● **ASSIGNED TASK**: What lines in the data below mention the string "飞行员兄弟"? Copy them out.

● **THE INPUT**:
%%

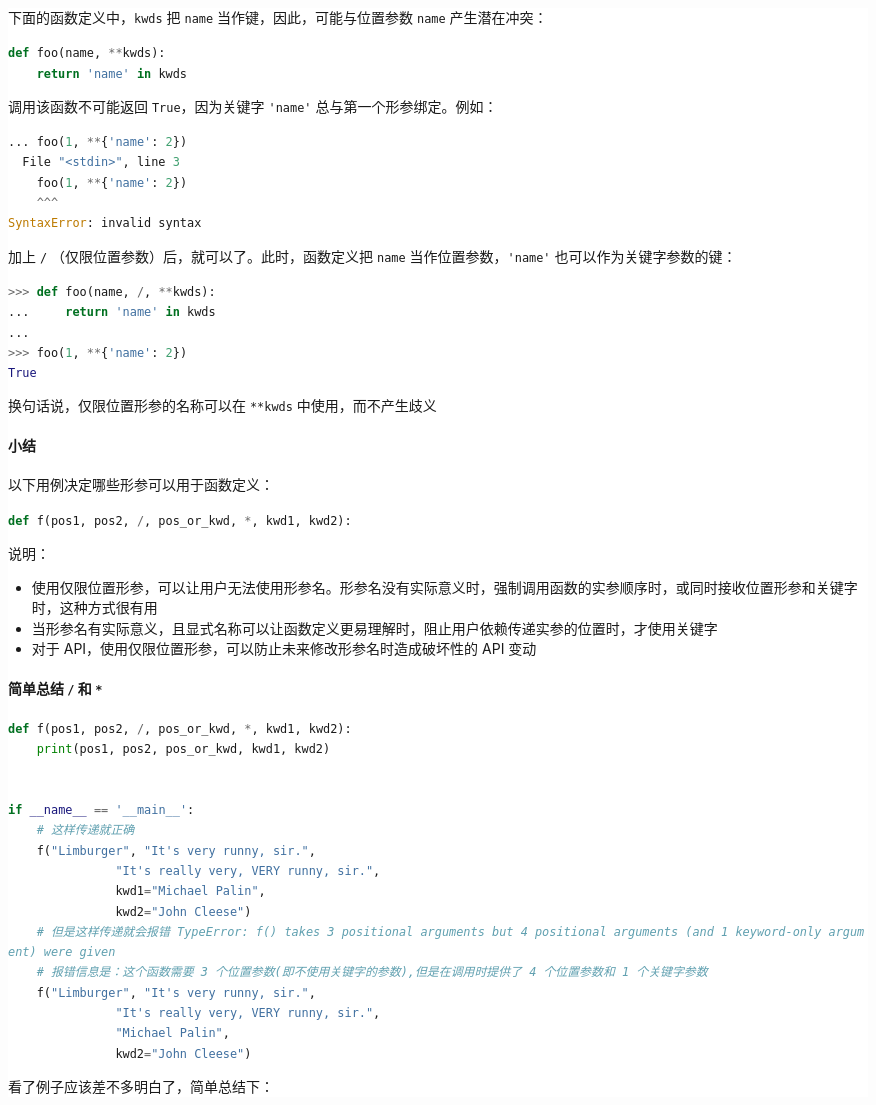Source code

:下面的函数定义中，`kwds` 把 `name` 当作键，因此，可能与位置参数 `name` 产生潜在冲突：
```python
def foo(name, **kwds):
    return 'name' in kwds
```
调用该函数不可能返回 `True`，因为关键字 `'name'` 总与第一个形参绑定。例如：
```python
... foo(1, **{'name': 2})
  File "<stdin>", line 3
    foo(1, **{'name': 2})
    ^^^
SyntaxError: invalid syntax
```
加上 `/` （仅限位置参数）后，就可以了。此时，函数定义把 `name` 当作位置参数，`'name'` 也可以作为关键字参数的键：
```python
>>> def foo(name, /, **kwds):
...     return 'name' in kwds
... 
>>> foo(1, **{'name': 2})
True
```
换句话说，仅限位置形参的名称可以在 `**kwds` 中使用，而不产生歧义
#### 小结
以下用例决定哪些形参可以用于函数定义：
```python
def f(pos1, pos2, /, pos_or_kwd, *, kwd1, kwd2):
```
说明：

- 使用仅限位置形参，可以让用户无法使用形参名。形参名没有实际意义时，强制调用函数的实参顺序时，或同时接收位置形参和关键字时，这种方式很有用
- 当形参名有实际意义，且显式名称可以让函数定义更易理解时，阻止用户依赖传递实参的位置时，才使用关键字
- 对于 API，使用仅限位置形参，可以防止未来修改形参名时造成破坏性的 API 变动
#### 简单总结 `/` 和 `*`
```python
def f(pos1, pos2, /, pos_or_kwd, *, kwd1, kwd2):
    print(pos1, pos2, pos_or_kwd, kwd1, kwd2)


if __name__ == '__main__':
    # 这样传递就正确
    f("Limburger", "It's very runny, sir.",
               "It's really very, VERY runny, sir.",
               kwd1="Michael Palin",
               kwd2="John Cleese")
    # 但是这样传递就会报错 TypeError: f() takes 3 positional arguments but 4 positional arguments (and 1 keyword-only argument) were given
    # 报错信息是：这个函数需要 3 个位置参数(即不使用关键字的参数),但是在调用时提供了 4 个位置参数和 1 个关键字参数
    f("Limburger", "It's very runny, sir.",
               "It's really very, VERY runny, sir.",
               "Michael Palin",
               kwd2="John Cleese")
```
看了例子应该差不多明白了，简单总结下：
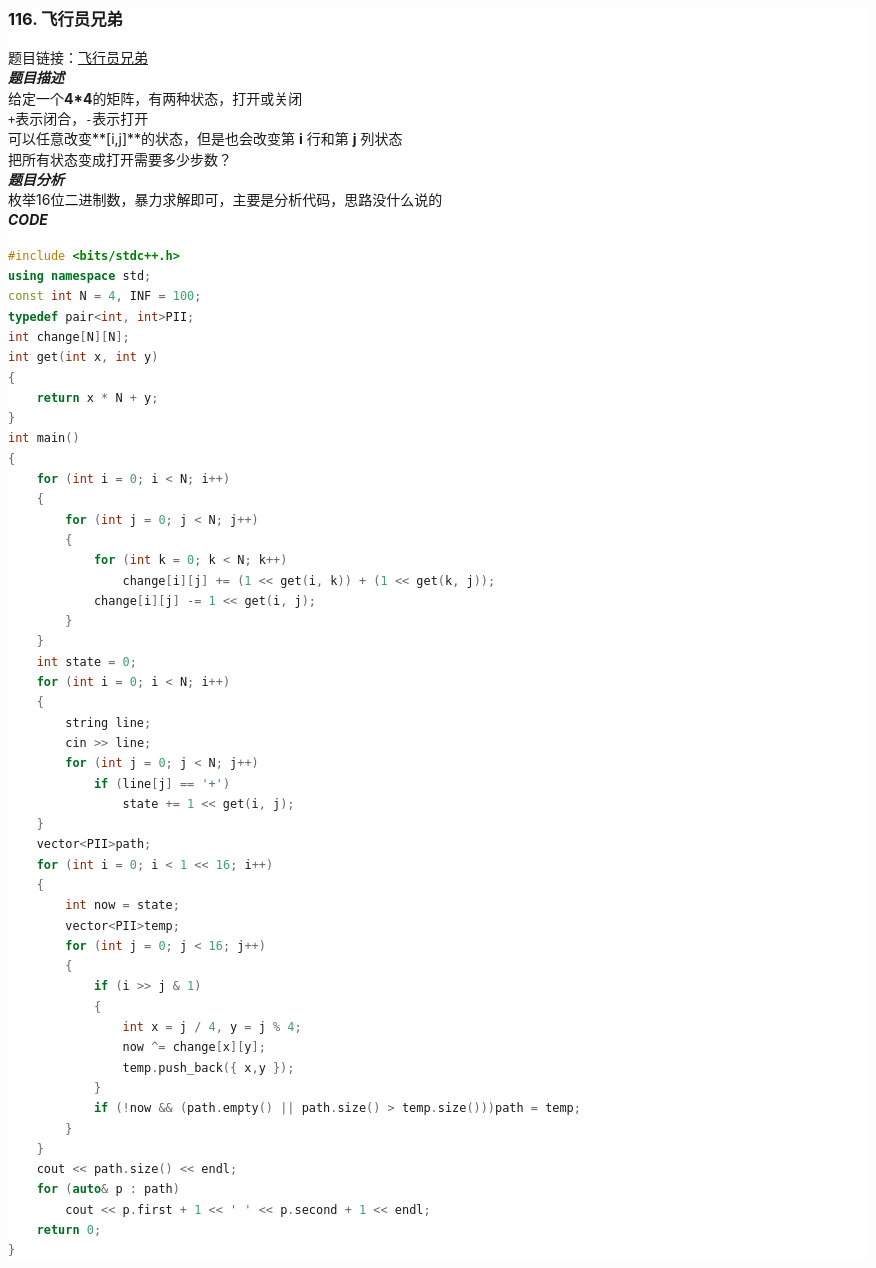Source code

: ### 116\. 飞行员兄弟

题目链接：[飞行员兄弟](https://www.acwing.com/problem/content/118/)  
_**题目描述**_  
给定一个**4\*4**的矩阵，有两种状态，打开或关闭  
`+`表示闭合，`-`表示打开  
可以任意改变\*\*\[i,j\]\*\*的状态，但是也会改变第 **i** 行和第 **j** 列状态  
把所有状态变成打开需要多少步数？  
_**题目分析**_  
枚举16位二进制数，暴力求解即可，主要是分析代码，思路没什么说的  
_**CODE**_

```cpp
#include <bits/stdc++.h>
using namespace std;
const int N = 4, INF = 100;
typedef pair<int, int>PII;
int change[N][N];
int get(int x, int y)
{
	return x * N + y;
}
int main()
{
	for (int i = 0; i < N; i++)
	{
		for (int j = 0; j < N; j++)
		{
			for (int k = 0; k < N; k++)
				change[i][j] += (1 << get(i, k)) + (1 << get(k, j));
			change[i][j] -= 1 << get(i, j);
		}
	}
	int state = 0;
	for (int i = 0; i < N; i++)
	{
		string line;
		cin >> line;
		for (int j = 0; j < N; j++)
			if (line[j] == '+')
				state += 1 << get(i, j);
	}
	vector<PII>path;
	for (int i = 0; i < 1 << 16; i++)
	{
		int now = state;
		vector<PII>temp;
		for (int j = 0; j < 16; j++)
		{
			if (i >> j & 1)
			{
				int x = j / 4, y = j % 4;
				now ^= change[x][y];
				temp.push_back({ x,y });
			}
			if (!now && (path.empty() || path.size() > temp.size()))path = temp;
		}
	}
	cout << path.size() << endl;
	for (auto& p : path)
		cout << p.first + 1 << ' ' << p.second + 1 << endl;
	return 0;
}
```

%%

● **EXPECTED ANSWER**:
: ### 116\. 飞行员兄弟
题目链接：[飞行员兄弟](https://www.acwing.com/problem/content/118/)  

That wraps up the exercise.